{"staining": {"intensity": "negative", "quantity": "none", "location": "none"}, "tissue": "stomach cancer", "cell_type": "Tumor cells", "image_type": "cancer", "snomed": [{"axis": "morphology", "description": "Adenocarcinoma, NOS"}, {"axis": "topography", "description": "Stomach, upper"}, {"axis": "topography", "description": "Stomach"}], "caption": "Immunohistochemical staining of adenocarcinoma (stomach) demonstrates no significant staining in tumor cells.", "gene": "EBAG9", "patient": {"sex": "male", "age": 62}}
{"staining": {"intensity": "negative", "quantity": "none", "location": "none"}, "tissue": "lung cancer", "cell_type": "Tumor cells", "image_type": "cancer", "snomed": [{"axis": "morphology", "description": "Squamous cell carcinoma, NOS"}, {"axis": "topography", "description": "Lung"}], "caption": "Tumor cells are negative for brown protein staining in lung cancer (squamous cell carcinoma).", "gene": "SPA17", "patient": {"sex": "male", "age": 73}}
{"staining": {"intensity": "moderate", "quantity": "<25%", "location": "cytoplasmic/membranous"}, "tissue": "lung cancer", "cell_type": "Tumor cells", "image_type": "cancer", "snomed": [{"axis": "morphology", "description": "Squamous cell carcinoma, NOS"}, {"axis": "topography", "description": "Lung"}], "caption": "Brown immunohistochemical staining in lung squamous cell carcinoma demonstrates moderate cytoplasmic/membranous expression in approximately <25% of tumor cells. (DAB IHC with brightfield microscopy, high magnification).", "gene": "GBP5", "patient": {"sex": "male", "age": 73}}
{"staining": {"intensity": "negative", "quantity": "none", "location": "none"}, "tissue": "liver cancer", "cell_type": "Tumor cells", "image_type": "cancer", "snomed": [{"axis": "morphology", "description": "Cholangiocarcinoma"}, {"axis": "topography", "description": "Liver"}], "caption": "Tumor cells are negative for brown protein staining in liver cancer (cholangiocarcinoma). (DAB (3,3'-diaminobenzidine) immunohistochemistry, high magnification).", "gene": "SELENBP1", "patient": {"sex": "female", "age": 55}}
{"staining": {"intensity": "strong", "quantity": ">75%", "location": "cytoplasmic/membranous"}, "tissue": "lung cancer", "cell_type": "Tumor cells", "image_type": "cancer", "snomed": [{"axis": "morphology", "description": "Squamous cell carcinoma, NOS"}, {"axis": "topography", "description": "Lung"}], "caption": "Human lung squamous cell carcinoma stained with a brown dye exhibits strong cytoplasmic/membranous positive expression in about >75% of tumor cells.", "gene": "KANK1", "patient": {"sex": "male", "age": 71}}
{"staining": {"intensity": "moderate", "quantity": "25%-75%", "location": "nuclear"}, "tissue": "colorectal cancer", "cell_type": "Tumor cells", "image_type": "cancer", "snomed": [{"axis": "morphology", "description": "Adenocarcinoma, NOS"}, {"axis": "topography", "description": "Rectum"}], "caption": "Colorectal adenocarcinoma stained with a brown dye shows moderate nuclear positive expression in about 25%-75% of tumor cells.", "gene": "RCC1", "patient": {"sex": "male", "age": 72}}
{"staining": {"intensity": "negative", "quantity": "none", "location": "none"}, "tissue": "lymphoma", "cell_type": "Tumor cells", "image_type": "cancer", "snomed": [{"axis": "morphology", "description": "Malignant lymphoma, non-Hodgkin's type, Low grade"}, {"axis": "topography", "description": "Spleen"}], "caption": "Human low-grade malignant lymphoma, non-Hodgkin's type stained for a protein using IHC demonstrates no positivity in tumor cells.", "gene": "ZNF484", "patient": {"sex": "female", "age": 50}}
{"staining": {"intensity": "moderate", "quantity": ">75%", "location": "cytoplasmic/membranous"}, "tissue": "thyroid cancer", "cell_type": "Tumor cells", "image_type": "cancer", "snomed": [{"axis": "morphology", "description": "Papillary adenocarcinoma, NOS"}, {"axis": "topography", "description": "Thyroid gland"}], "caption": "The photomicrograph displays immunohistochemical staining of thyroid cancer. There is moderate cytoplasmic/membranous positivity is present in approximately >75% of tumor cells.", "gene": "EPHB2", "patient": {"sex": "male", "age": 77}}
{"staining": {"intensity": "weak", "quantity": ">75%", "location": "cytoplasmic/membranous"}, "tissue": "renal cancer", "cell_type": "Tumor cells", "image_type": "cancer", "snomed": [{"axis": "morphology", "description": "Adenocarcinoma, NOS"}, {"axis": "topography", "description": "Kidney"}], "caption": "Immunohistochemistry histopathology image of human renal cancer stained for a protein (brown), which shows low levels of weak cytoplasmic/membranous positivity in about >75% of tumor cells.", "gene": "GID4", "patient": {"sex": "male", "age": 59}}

--

• _Action item_: Output the records above precisely.

• _Answer box_:
{"staining": {"intensity": "negative", "quantity": "none", "location": "none"}, "tissue": "stomach cancer", "cell_type": "Tumor cells", "image_type": "cancer", "snomed": [{"axis": "morphology", "description": "Adenocarcinoma, NOS"}, {"axis": "topography", "description": "Stomach, upper"}, {"axis": "topography", "description": "Stomach"}], "caption": "Immunohistochemical staining of adenocarcinoma (stomach) demonstrates no significant staining in tumor cells.", "gene": "EBAG9", "patient": {"sex": "male", "age": 62}}
{"staining": {"intensity": "negative", "quantity": "none", "location": "none"}, "tissue": "lung cancer", "cell_type": "Tumor cells", "image_type": "cancer", "snomed": [{"axis": "morphology", "description": "Squamous cell carcinoma, NOS"}, {"axis": "topography", "description": "Lung"}], "caption": "Tumor cells are negative for brown protein staining in lung cancer (squamous cell carcinoma).", "gene": "SPA17", "patient": {"sex": "male", "age": 73}}
{"staining": {"intensity": "moderate", "quantity": "<25%", "location": "cytoplasmic/membranous"}, "tissue": "lung cancer", "cell_type": "Tumor cells", "image_type": "cancer", "snomed": [{"axis": "morphology", "description": "Squamous cell carcinoma, NOS"}, {"axis": "topography", "description": "Lung"}], "caption": "Brown immunohistochemical staining in lung squamous cell carcinoma demonstrates moderate cytoplasmic/membranous expression in approximately <25% of tumor cells. (DAB IHC with brightfield microscopy, high magnification).", "gene": "GBP5", "patient": {"sex": "male", "age": 73}}
{"staining": {"intensity": "negative", "quantity": "none", "location": "none"}, "tissue": "liver cancer", "cell_type": "Tumor cells", "image_type": "cancer", "snomed": [{"axis": "morphology", "description": "Cholangiocarcinoma"}, {"axis": "topography", "description": "Liver"}], "caption": "Tumor cells are negative for brown protein staining in liver cancer (cholangiocarcinoma). (DAB (3,3'-diaminobenzidine) immunohistochemistry, high magnification).", "gene": "SELENBP1", "patient": {"sex": "female", "age": 55}}
{"staining": {"intensity": "strong", "quantity": ">75%", "location": "cytoplasmic/membranous"}, "tissue": "lung cancer", "cell_type": "Tumor cells", "image_type": "cancer", "snomed": [{"axis": "morphology", "description": "Squamous cell carcinoma, NOS"}, {"axis": "topography", "description": "Lung"}], "caption": "Human lung squamous cell carcinoma stained with a brown dye exhibits strong cytoplasmic/membranous positive expression in about >75% of tumor cells.", "gene": "KANK1", "patient": {"sex": "male", "age": 71}}
{"staining": {"intensity": "moderate", "quantity": "25%-75%", "location": "nuclear"}, "tissue": "colorectal cancer", "cell_type": "Tumor cells", "image_type": "cancer", "snomed": [{"axis": "morphology", "description": "Adenocarcinoma, NOS"}, {"axis": "topography", "description": "Rectum"}], "caption": "Colorectal adenocarcinoma stained with a brown dye shows moderate nuclear positive expression in about 25%-75% of tumor cells.", "gene": "RCC1", "patient": {"sex": "male", "age": 72}}
{"staining": {"intensity": "negative", "quantity": "none", "location": "none"}, "tissue": "lymphoma", "cell_type": "Tumor cells", "image_type": "cancer", "snomed": [{"axis": "morphology", "description": "Malignant lymphoma, non-Hodgkin's type, Low grade"}, {"axis": "topography", "description": "Spleen"}], "caption": "Human low-grade malignant lymphoma, non-Hodgkin's type stained for a protein using IHC demonstrates no positivity in tumor cells.", "gene": "ZNF484", "patient": {"sex": "female", "age": 50}}
{"staining": {"intensity": "moderate", "quantity": ">75%", "location": "cytoplasmic/membranous"}, "tissue": "thyroid cancer", "cell_type": "Tumor cells", "image_type": "cancer", "snomed": [{"axis": "morphology", "description": "Papillary adenocarcinoma, NOS"}, {"axis": "topography", "description": "Thyroid gland"}], "caption": "The photomicrograph displays immunohistochemical staining of thyroid cancer. There is moderate cytoplasmic/membranous positivity is present in approximately >75% of tumor cells.", "gene": "EPHB2", "patient": {"sex": "male", "age": 77}}
{"staining": {"intensity": "weak", "quantity": ">75%", "location": "cytoplasmic/membranous"}, "tissue": "renal cancer", "cell_type": "Tumor cells", "image_type": "cancer", "snomed": [{"axis": "morphology", "description": "Adenocarcinoma, NOS"}, {"axis": "topography", "description": "Kidney"}], "caption": "Immunohistochemistry histopathology image of human renal cancer stained for a protein (brown), which shows low levels of weak cytoplasmic/membranous positivity in about >75% of tumor cells.", "gene": "GID4", "patient": {"sex": "male", "age": 59}}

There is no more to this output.